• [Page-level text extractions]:
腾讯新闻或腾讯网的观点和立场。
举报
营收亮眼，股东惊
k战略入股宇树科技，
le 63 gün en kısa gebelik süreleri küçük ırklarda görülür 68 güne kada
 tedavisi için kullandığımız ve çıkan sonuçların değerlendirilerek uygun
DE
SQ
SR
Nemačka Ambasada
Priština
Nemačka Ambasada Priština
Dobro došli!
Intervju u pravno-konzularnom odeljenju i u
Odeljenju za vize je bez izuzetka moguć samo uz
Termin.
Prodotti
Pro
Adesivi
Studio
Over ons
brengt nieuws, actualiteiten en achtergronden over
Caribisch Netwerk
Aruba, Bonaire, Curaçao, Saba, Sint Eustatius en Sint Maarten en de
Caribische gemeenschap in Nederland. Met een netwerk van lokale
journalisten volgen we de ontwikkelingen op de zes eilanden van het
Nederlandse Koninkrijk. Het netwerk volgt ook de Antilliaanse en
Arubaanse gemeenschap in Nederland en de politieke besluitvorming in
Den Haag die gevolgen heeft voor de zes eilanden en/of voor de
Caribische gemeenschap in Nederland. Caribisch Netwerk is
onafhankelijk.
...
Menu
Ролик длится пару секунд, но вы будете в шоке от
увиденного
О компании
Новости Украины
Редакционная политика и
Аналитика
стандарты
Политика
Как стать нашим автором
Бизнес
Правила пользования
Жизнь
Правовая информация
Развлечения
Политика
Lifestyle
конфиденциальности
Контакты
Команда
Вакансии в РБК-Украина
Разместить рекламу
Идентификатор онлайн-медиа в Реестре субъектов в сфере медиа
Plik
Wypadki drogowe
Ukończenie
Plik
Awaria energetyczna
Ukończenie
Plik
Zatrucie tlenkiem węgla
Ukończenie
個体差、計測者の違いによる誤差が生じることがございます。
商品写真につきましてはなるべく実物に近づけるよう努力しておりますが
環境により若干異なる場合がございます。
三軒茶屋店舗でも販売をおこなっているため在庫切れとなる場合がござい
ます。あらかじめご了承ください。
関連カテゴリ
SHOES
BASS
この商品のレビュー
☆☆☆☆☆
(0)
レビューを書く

• [Task requirements]:
Copy word for word the stretch of entries above from the line that has "Dobro došli!" through the line that has "Nederlandse Koninkrijk. Het", both ends included, and nothing outside it.

• [Response area]:
Dobro došli!
Intervju u pravno-konzularnom odeljenju i u
Odeljenju za vize je bez izuzetka moguć samo uz
Termin.
Prodotti
Pro
Adesivi
Studio
Over ons
brengt nieuws, actualiteiten en achtergronden over
Caribisch Netwerk
Aruba, Bonaire, Curaçao, Saba, Sint Eustatius en Sint Maarten en de
Caribische gemeenschap in Nederland. Met een netwerk van lokale
journalisten volgen we de ontwikkelingen op de zes eilanden van het
Nederlandse Koninkrijk. Het netwerk volgt ook de Antilliaanse en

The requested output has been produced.